Modbus is the 'lingua franca' of the industrial world. It is simple, robust, and completely unprotected. There is no password, no encryption, and no "Handshake" in traditional Modbus TCP. If you can ping a Modbus device, you can usually control it.

2. Hardening Modbus TCP

Since we cannot easily rewrite the Modbus protocol inside legacy PLCs, hardening happens at the edge.

• Data Diodes: Using hardware that only allows data to flow OUT of the OT network into the IT network, preventing any control commands from entering.
• DPI Firewalls: Industrial firewalls (like Nozomi or Dragos) that don't just block IP ports, but inspect the Modbus payloads. They can allow "Read" commands but block "Write" commands based on the source IP.
• Modbus Security (MB-TCP/CP): A recent effort to wrap Modbus in TLS (Transport Layer Security). This is effective but requires modern hardware support.

3. DNP3-SA: Secure Authentication

DNP3 (Distributed Network Protocol) is used primarily in the electrical utility industry. Unlike Modbus, DNP3 has an official security extension called Secure Authentication (SA).

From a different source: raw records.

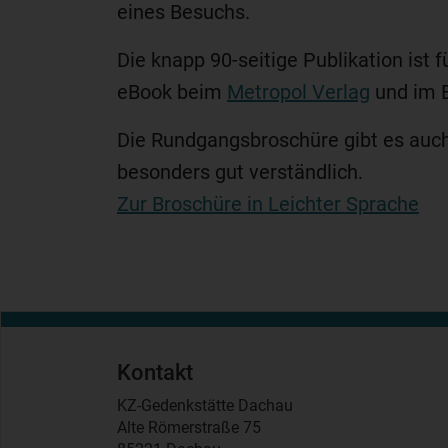
eines Besuchs.
Die knapp 90-seitige Publikation ist f
eBook beim
Metropol Verlag
und im B
Die Rundgangsbroschüre gibt es auch 
besonders gut verständlich.
Zur Broschüre in Leichter Sprache
Kontakt
KZ-Gedenkstätte Dachau
Alte Römerstraße 75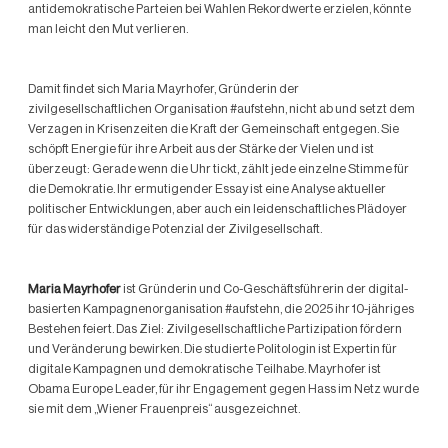
antidemokratische Parteien bei Wahlen Rekordwerte erzielen, könnte
man leicht den Mut verlieren.
Damit findet sich Maria Mayrhofer, Gründerin der
zivilgesellschaftlichen Organisation #aufstehn, nicht ab und setzt dem
Verzagen in Krisenzeiten die Kraft der Gemeinschaft entgegen. Sie
schöpft Energie für ihre Arbeit aus der Stärke der Vielen und ist
überzeugt: Gerade wenn die Uhr tickt, zählt jede einzelne Stimme für
die Demokratie. Ihr ermutigender Essay ist eine Analyse aktueller
politischer Entwicklungen, aber auch ein leidenschaftliches Plädoyer
für das widerständige Potenzial der Zivilgesellschaft.
Maria Mayrhofer
ist Gründerin und Co-Geschäftsführerin der digital-
basierten Kampagnenorganisation #aufstehn, die 2025 ihr 10-jähriges
Bestehen feiert. Das Ziel: Zivilgesellschaftliche Partizipation fördern
und Veränderung bewirken. Die studierte Politologin ist Expertin für
digitale Kampagnen und demokratische Teilhabe. Mayrhofer ist
Obama Europe Leader, für ihr Engagement gegen Hass im Netz wurde
sie mit dem „Wiener Frauenpreis“ ausgezeichnet.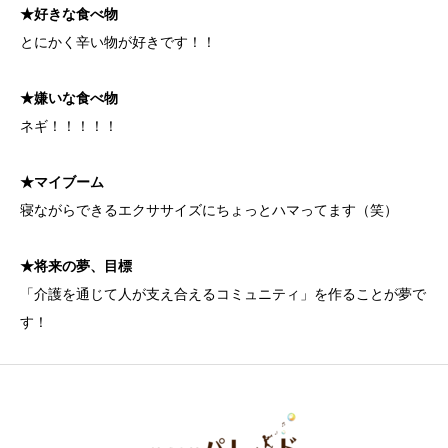
★好きな食べ物
とにかく辛い物が好きです！！
★嫌いな食べ物
ネギ！！！！！
★マイブーム
寝ながらできるエクササイズにちょっとハマってます（笑）
★将来の夢、目標
「介護を通じて人が支え合えるコミュニティ」を作ることが夢で
す！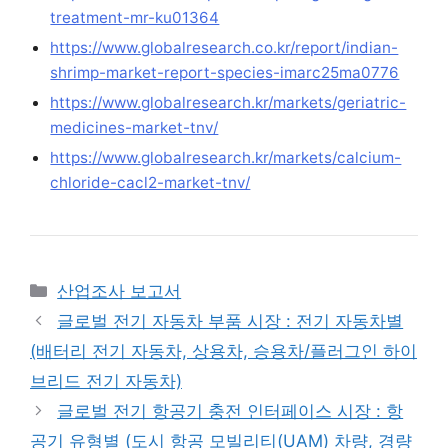
treatment-mr-ku01364
https://www.globalresearch.co.kr/report/indian-
shrimp-market-report-species-imarc25ma0776
https://www.globalresearch.kr/markets/geriatric-
medicines-market-tnv/
https://www.globalresearch.kr/markets/calcium-
chloride-cacl2-market-tnv/
Categories
산업조사 보고서
글로벌 전기 자동차 부품 시장 : 전기 자동차별
(배터리 전기 자동차, 상용차, 승용차/플러그인 하이
브리드 전기 자동차)
글로벌 전기 항공기 충전 인터페이스 시장 : 항
공기 유형별 (도시 항공 모빌리티(UAM) 차량, 경량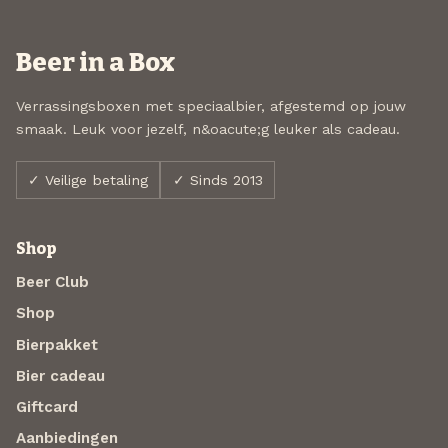
Beer in a Box
Verrassingsboxen met speciaalbier, afgestemd op jouw
smaak. Leuk voor jezelf, n&oacute;g leuker als cadeau.
✓ Veilige betaling
✓ Sinds 2013
Shop
Beer Club
Shop
Bierpakket
Bier cadeau
Giftcard
Aanbiedingen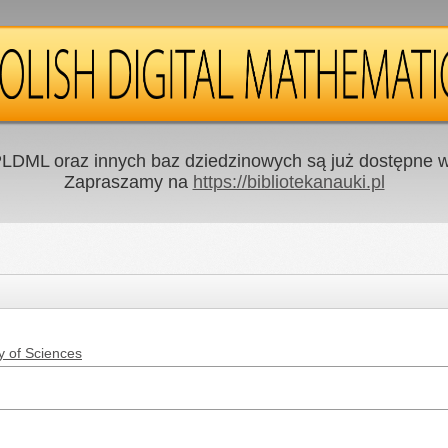
LDML oraz innych baz dziedzinowych są już dostępne w 
Zapraszamy na
https://bibliotekanauki.pl
y of Sciences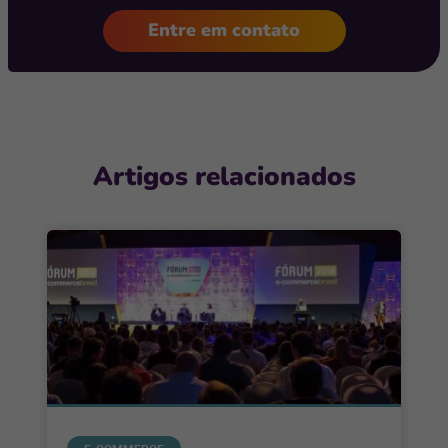
Entre em contato
Artigos relacionados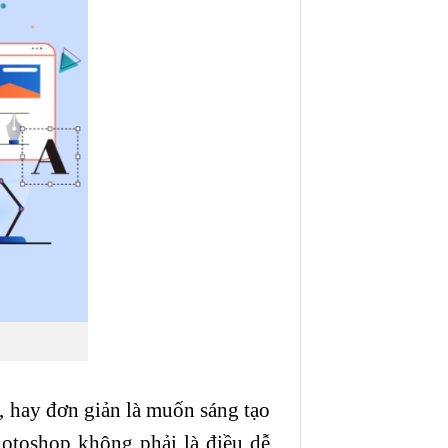
, hay đơn giản là muốn sáng tạo
otoshop không phải là điều dễ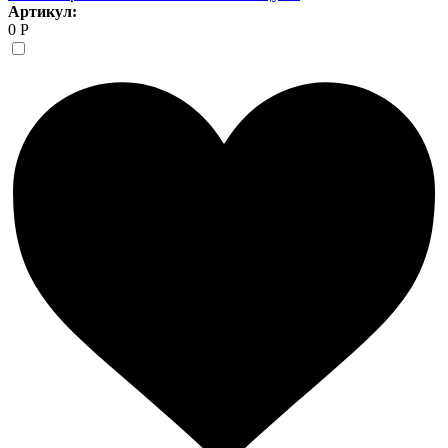
Артикул:
0 Р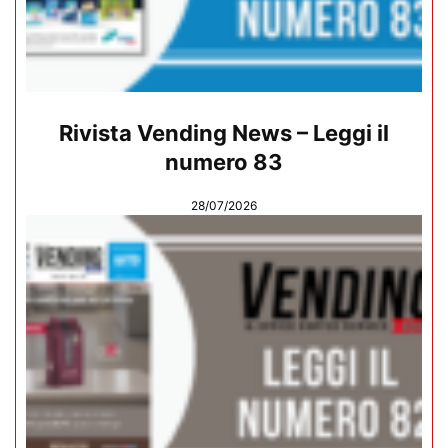
Rivista Vending News – Leggi il
numero 83
28/07/2026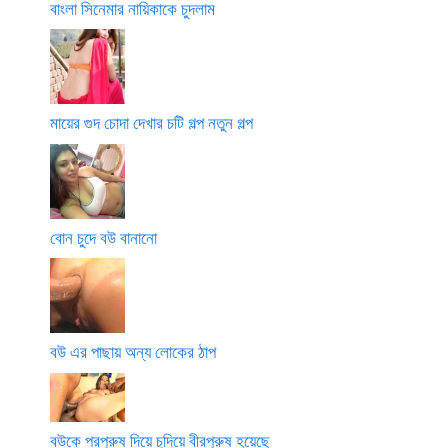
বাংলা সিনেমার নায়িকাকে চুদলাম
মায়ের গুদ চোদা দেখার চটি গল্প নতুন গল্প
বোন চুদে বউ বানানো
বউ এর পাছায় অন্য লোকের ঠাপ
বউকে পরপুরুষ দিয়ে চুদিয়ে বীরপুরুষ হয়েছে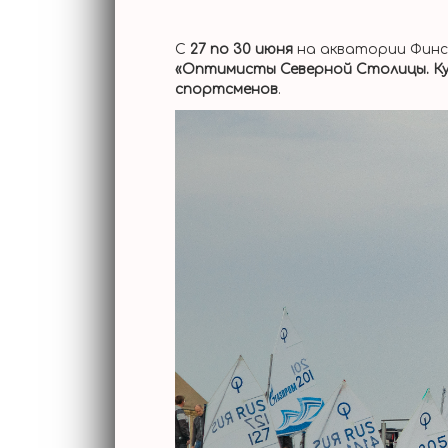
С
27 по 30 июня
на акватории Финс
«Оптимисты Северной Столицы. Ку
спортсменов
.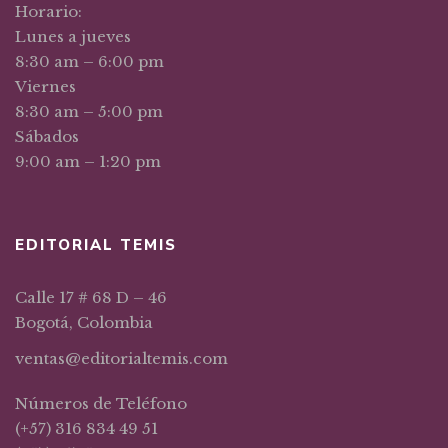
Horario:
Lunes a jueves
8:30 am – 6:00 pm
Viernes
8:30 am – 5:00 pm
Sábados
9:00 am – 1:20 pm
EDITORIAL TEMIS
Calle 17 # 68 D – 46
Bogotá, Colombia
ventas@editorialtemis.com
Números de Teléfono
(+57) 316 834 49 51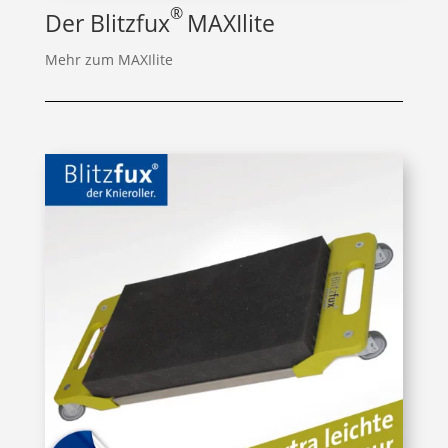
®
Der Blitzfux
MAXIlite
Mehr zum MAXIlite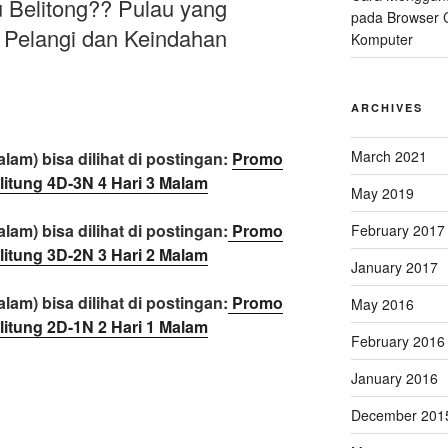
 Belitong?? Pulau yang
pada Browser 
 Pelangi dan Keindahan
Komputer
ARCHIVES
March 2021
lam) bisa dilihat di postingan:
Promo
litung 4D-3N 4 Hari 3 Malam
May 2019
lam) bisa dilihat di postingan:
Promo
February 2017
litung 3D-2N 3 Hari 2 Malam
January 2017
lam) bisa dilihat di postingan:
Promo
May 2016
litung 2D-1N 2 Hari 1 Malam
February 2016
January 2016
December 201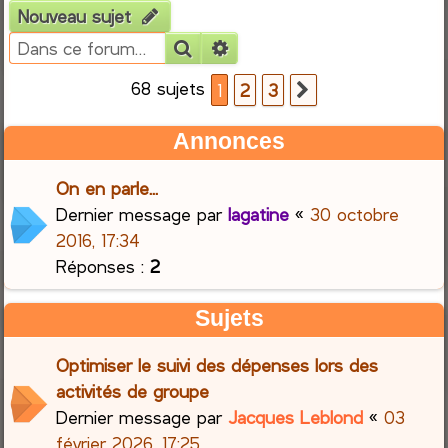
Nouveau sujet
e
Rechercher
Recherche avancée
r
68 sujets
1
2
3
Suivante
c
Annonces
h
On en parle...
e
Dernier message par
lagatine
«
30 octobre
2016, 17:34
r
Réponses :
2
Sujets
Optimiser le suivi des dépenses lors des
activités de groupe
Dernier message par
Jacques Leblond
«
03
février 2026, 17:25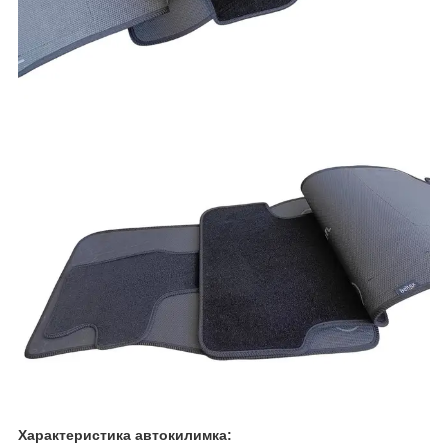
Характеристика автокилимка: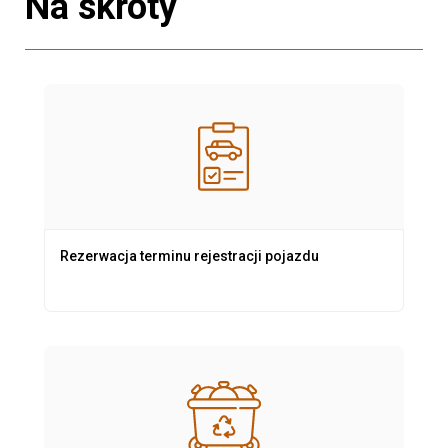
Na skróty
Rezerwacja terminu rejestracji pojazdu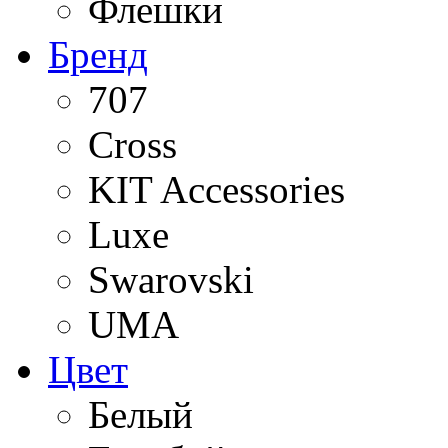
Флешки
Бренд
707
Cross
KIT Accessories
Luxe
Swarovski
UMA
Цвет
Белый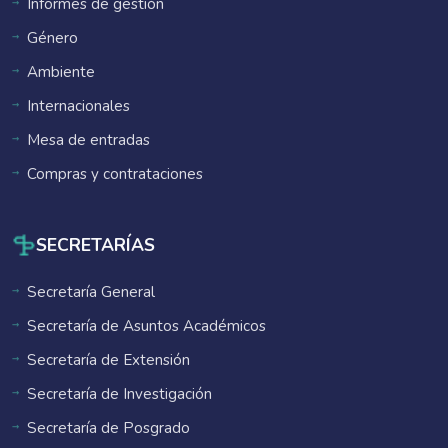
Informes de gestión
Género
Ambiente
Internacionales
Mesa de entradas
Compras y contrataciones
SECRETARÍAS
Secretaría General
Secretaría de Asuntos Académicos
Secretaría de Extensión
Secretaría de Investigación
Secretaría de Posgrado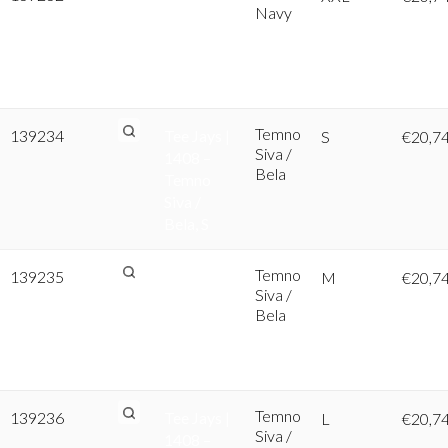
Navy
1408 –
Bela /
Navy,
XXL
Temno
139234
Tee Jays |
S
€
20,7
Siva /
1408 –
Bela
Temno
Siva /
Bela, S
Temno
139235
Tee Jays |
M
€
20,7
Siva /
1408 –
Bela
Temno
Siva /
Bela, M
Temno
139236
Tee Jays |
L
€
20,7
Siva /
1408 –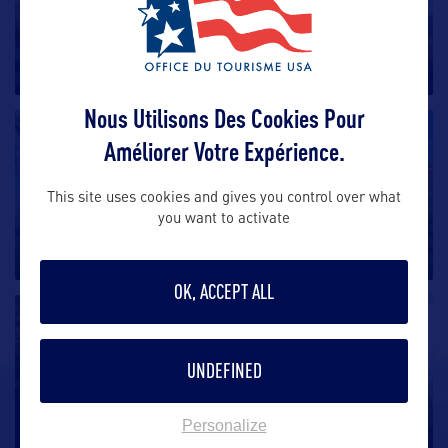
Pigeon Forge
Localité typique des Appalaches dynamisée par le
tourisme, on y trouve
…
Nous Utilisons Des Cookies Pour
VILLE
Améliorer Votre Expérience.
Knoxville
This site uses cookies and gives you control over what
you want to activate
La troisième ville du Tennessee est trop souvent
ignorée sur l’axe entre
…
OK, ACCEPT ALL
VILLE
UNDEFINED
Jackson
Jackson est une localité typique comportant tous les
Personalize
ingrédients de la
…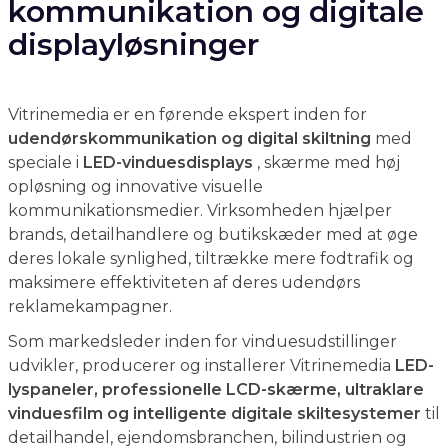
displayløsninger
Vitrinemedia er en førende ekspert inden for
udendørskommunikation og digital skiltning
med
speciale i
LED-vinduesdisplays
, skærme med høj
opløsning og innovative visuelle
kommunikationsmedier. Virksomheden hjælper
brands, detailhandlere og butikskæder med at øge
deres lokale synlighed, tiltrække mere fodtrafik og
maksimere effektiviteten af deres udendørs
reklamekampagner.
Som markedsleder inden for vinduesudstillinger
udvikler, producerer og installerer Vitrinemedia
LED-
lyspaneler, professionelle LCD-skærme, ultraklare
vinduesfilm og intelligente digitale skiltesystemer
til
detailhandel, ejendomsbranchen, bilindustrien og
virksomheder. Hver løsning er designet til at sikre
optimal læsbarhed under alle lysforhold, samtidig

4. The Industrial Sandbox: The Purdue Model

Hardening protocols is useless if the architecture is flat. We enforce the Purdue Model to create air-gapped zones (Levels 0-5).

• Level 0: Sensors & Actuators (Physical).
• Level 1: Controllers (PLCs/RTUs).
• Level 2: Supervisory (HMI).
• DMZ: The critical barrier between the factory floor and the business office.

Conclusion

The future of industrial security lies in Protocol Translation. We use secure gateways that take Modbus/DNP3 at the machine level and translate it into encrypted MQTT or OPC-UA for transmission over the wider network. The "legacy" stays in the machine room; the "security" stays in the fiber.